• _Work task_: Print the rows below word for word, leaving out the pictures.

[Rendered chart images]
****************

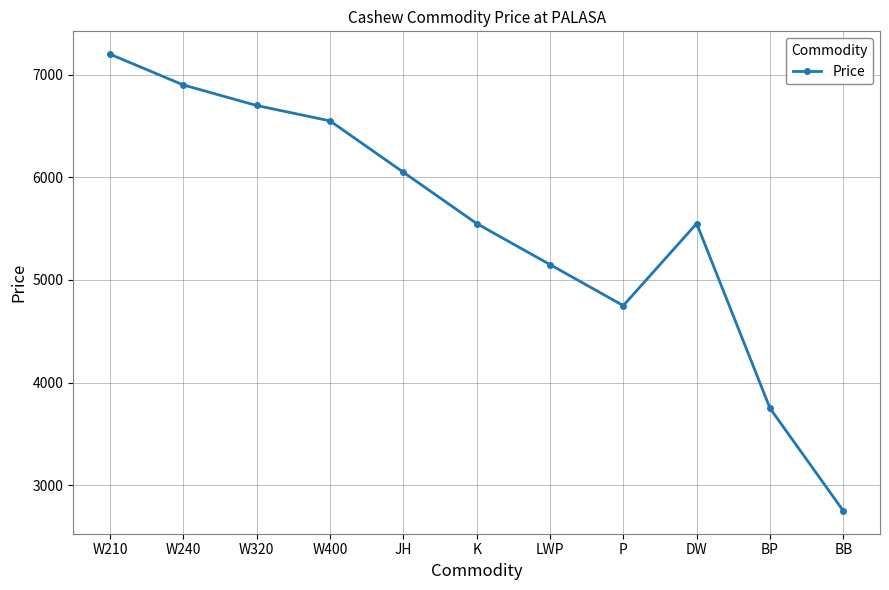

Does the chart display data point markers on the line(s)?

Yes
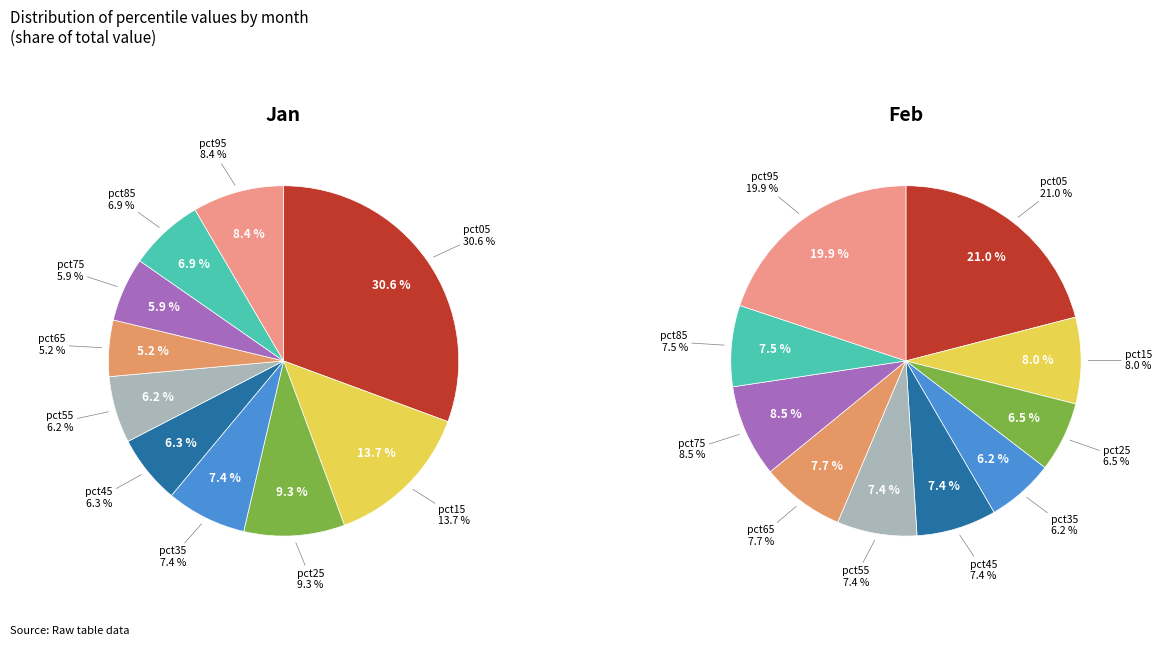

How many segments does this pie chart have?

10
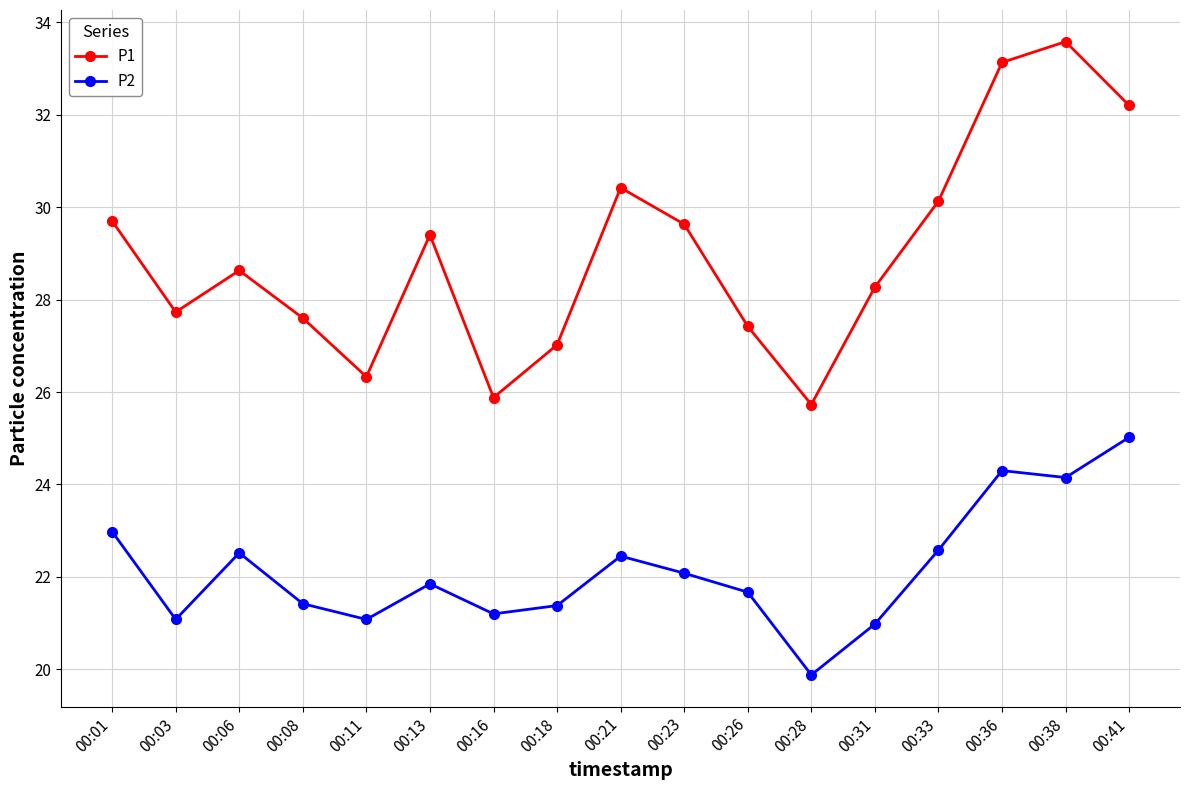

Where does the P2 series first go above 21?

00:01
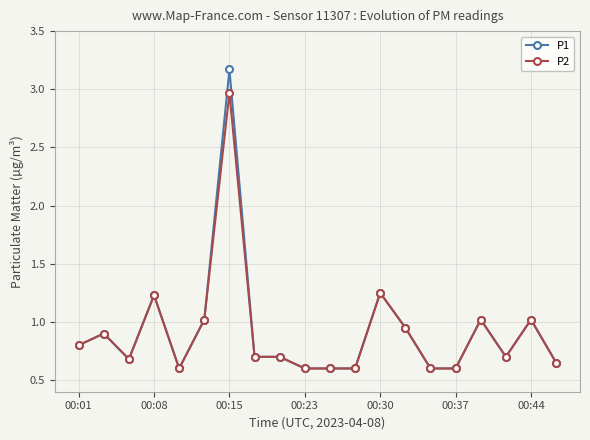

At how many categories does at least one series exceed 0?

20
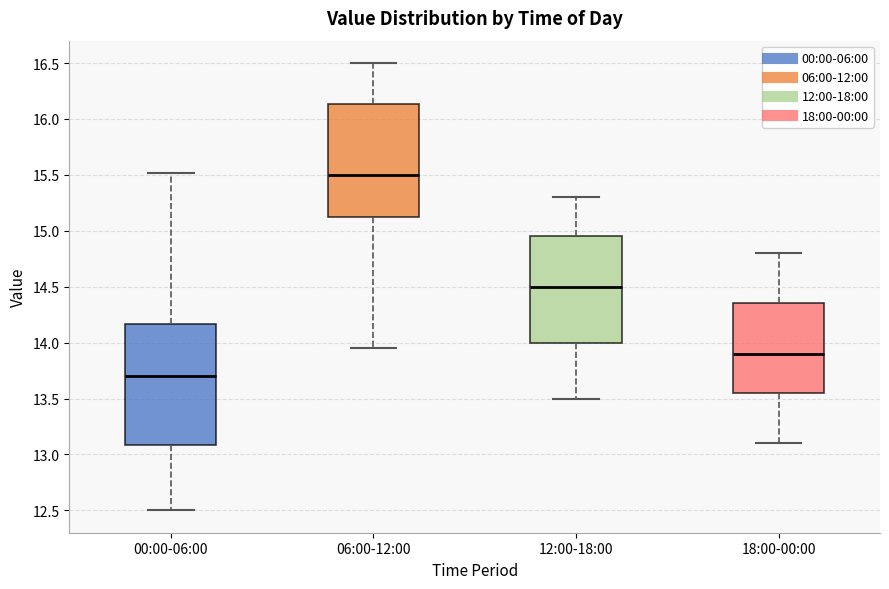

Reading left to right, transcribe this box plot: for each box, give where its median line is, the range the box spans, and where its two whiskers end, as read against the y-axis. The values are not printed on the chart, so give them approximately, as read against the axis.

00:00-06:00: median 13.70, box 13.10 to 14.15, whiskers 12.50 to 15.50
06:00-12:00: median 15.50, box 15.15 to 16.15, whiskers 13.95 to 16.50
12:00-18:00: median 14.50, box 14.00 to 14.95, whiskers 13.50 to 15.30
18:00-00:00: median 13.90, box 13.55 to 14.35, whiskers 13.10 to 14.80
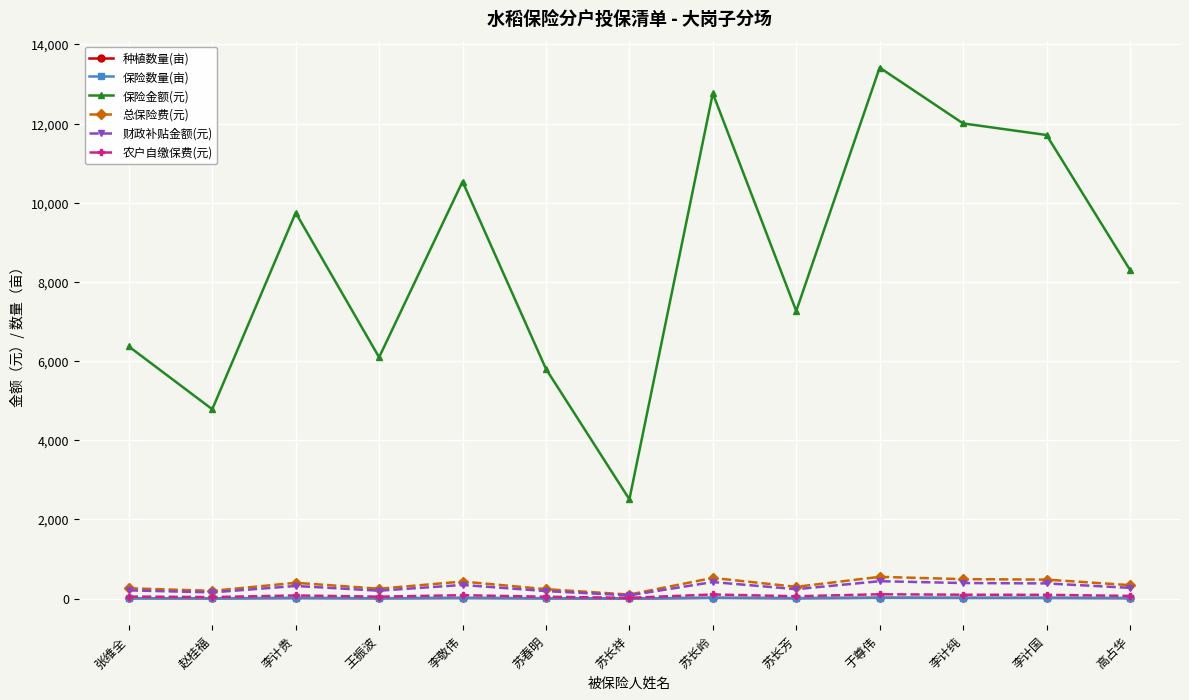

What value does the 总保险费(元) series have at 高占华?

340.6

****************

• _Reply_:
Does the chart display data point markers on the line(s)?

Yes

How many segments does this pie chart have?

10

Where does the P2 series first go above 21?

00:01

At how many categories does at least one series exceed 0?

20

Reading left to right, transcribe this box plot: for each box, give where its median line is, the range the box spans, and where its two whiskers end, as read against the y-axis. The values are not printed on the chart, so give them approximately, as read against the axis.

00:00-06:00: median 13.70, box 13.10 to 14.15, whiskers 12.50 to 15.50
06:00-12:00: median 15.50, box 15.15 to 16.15, whiskers 13.95 to 16.50
12:00-18:00: median 14.50, box 14.00 to 14.95, whiskers 13.50 to 15.30
18:00-00:00: median 13.90, box 13.55 to 14.35, whiskers 13.10 to 14.80

What value does the 总保险费(元) series have at 高占华?

340.6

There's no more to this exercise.